Tragédia de Mariana: autoridades denunciam abusos de mineradoras e exigem nova atitude

Foram identificadas irregularidades nas indenizações dos moradores das cidades atingidas e pescadores, no cadastro dos atingidos e no acesso à informação das famílias aos documentos sobre os casos


postado em 05/04/2018 17:51 / atualizado em 05/04/2018 18:28

Sete órgãos assinaram uma recomendação para as três mineradoras responsáveis pela barragem de Fundão que se rompeu em novembro de 2015(foto: Alexandre Guzanshe/EM/D.A Press)
Sete órgãos assinaram uma recomendação para as três mineradoras responsáveis pela barragem de Fundão que se rompeu em novembro de 2015 (foto: Alexandre Guzanshe/EM/D.A Press)

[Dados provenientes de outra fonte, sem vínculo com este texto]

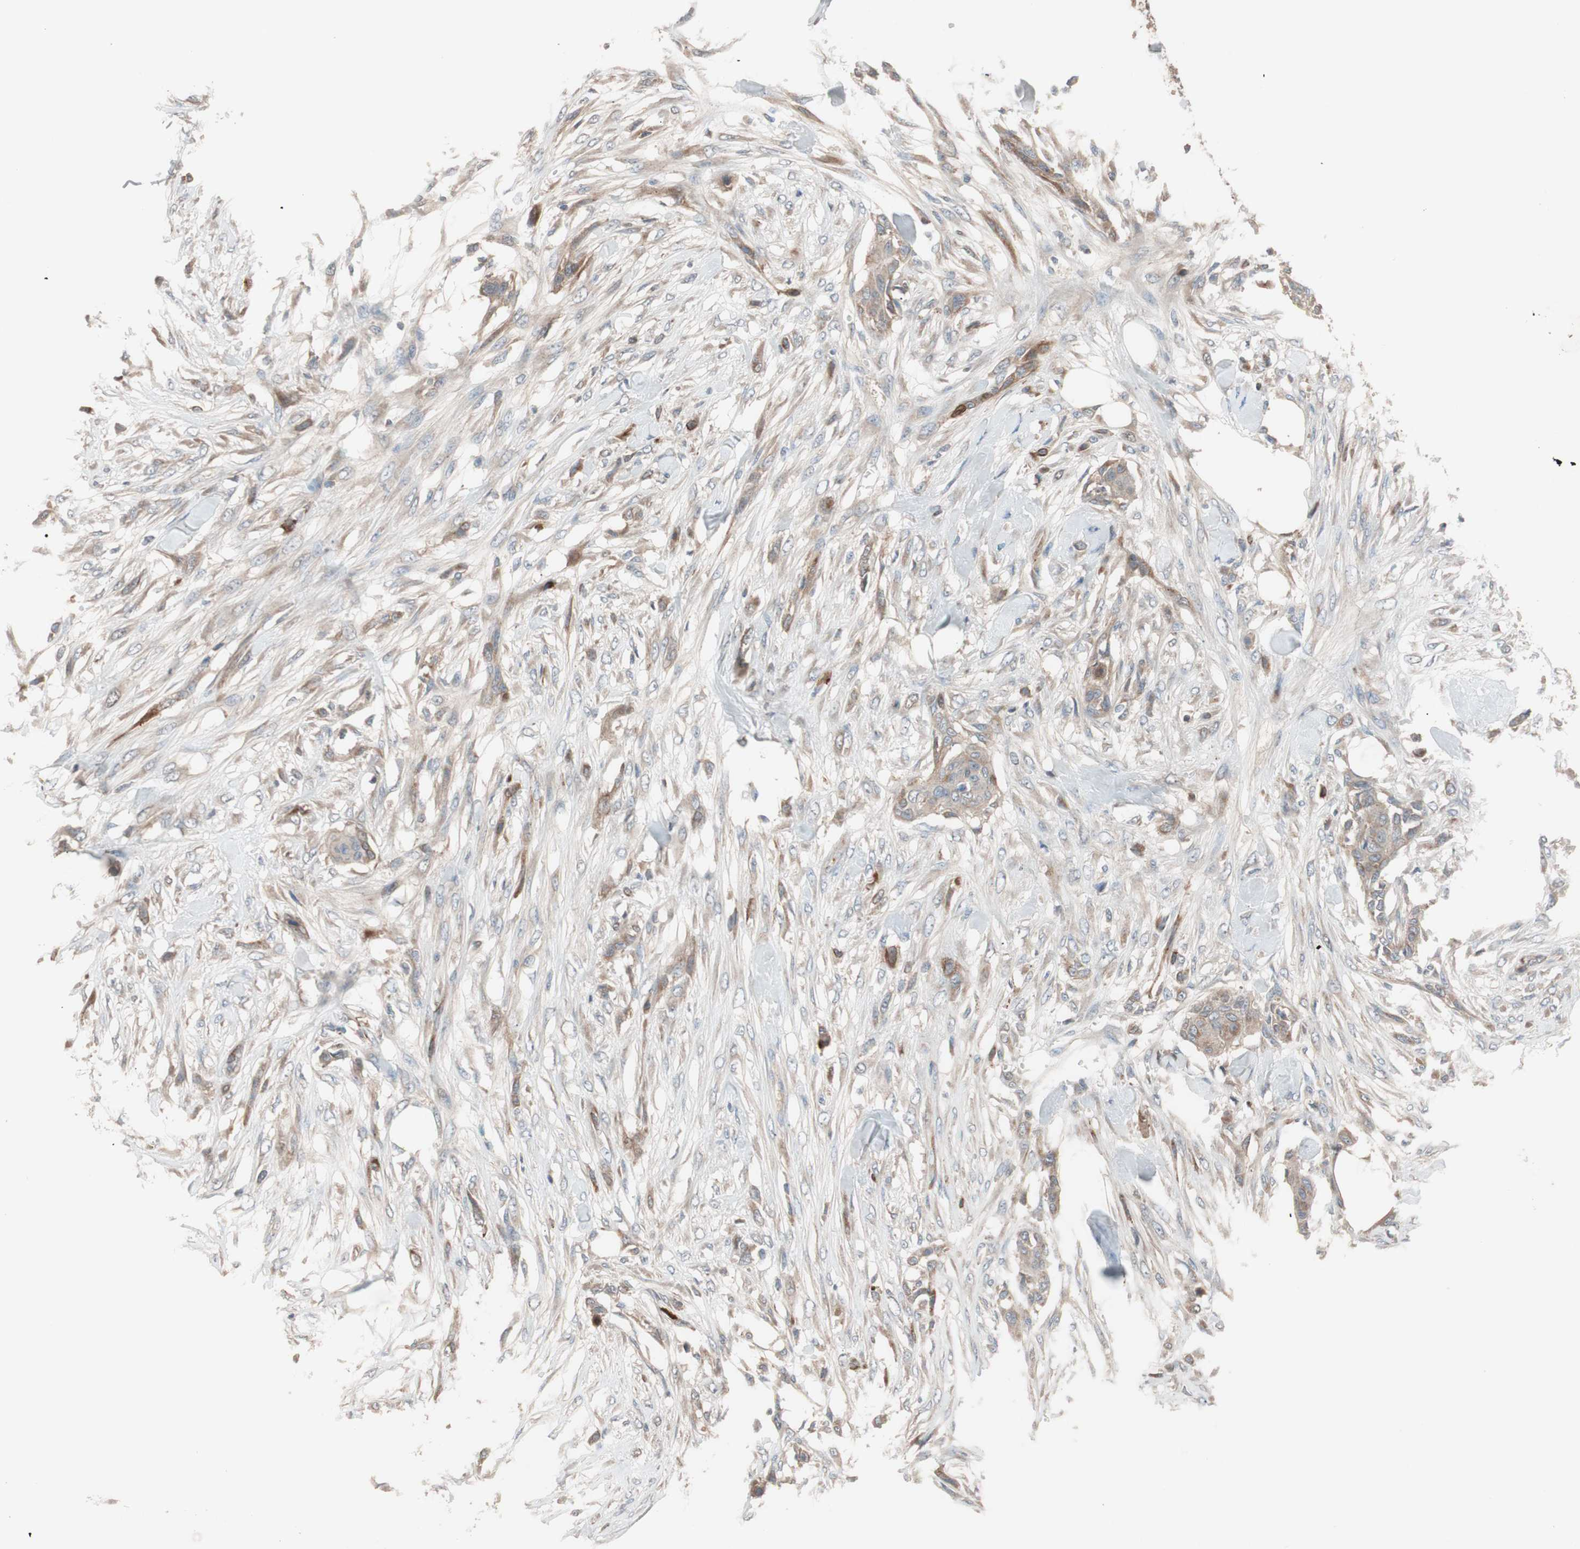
{"staining": {"intensity": "moderate", "quantity": ">75%", "location": "cytoplasmic/membranous"}, "tissue": "skin cancer", "cell_type": "Tumor cells", "image_type": "cancer", "snomed": [{"axis": "morphology", "description": "Squamous cell carcinoma, NOS"}, {"axis": "topography", "description": "Skin"}], "caption": "A medium amount of moderate cytoplasmic/membranous expression is seen in about >75% of tumor cells in squamous cell carcinoma (skin) tissue. Immunohistochemistry (ihc) stains the protein of interest in brown and the nuclei are stained blue.", "gene": "SDC4", "patient": {"sex": "female", "age": 59}}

A violação dos direitos das pessoas atingidas pelo rompimento da Barragem de Fundão, em Mariana, na Região Central de Minas Gerais, por parte das empresas responsáveis pela reparação dos danos, é investigada por uma comissão formada por sete órgãos do Estado e do Espírito Santo. Uma recomendação foi feita para a Samarco, BHP Billinton, e Vale, e para a Fundação Renova, criada pelas empresas para executar as medidas. Foram identificadas irregularidades nas indenizações dos moradores das cidades atingidas e pescadores, no cadastro dos atingidos e no acesso à informação das famílias aos documentos sobre os casos. As mineradoras terão 20 dias corridos, a partir da notificação, para informar sobre quais as medidas serão tomadas.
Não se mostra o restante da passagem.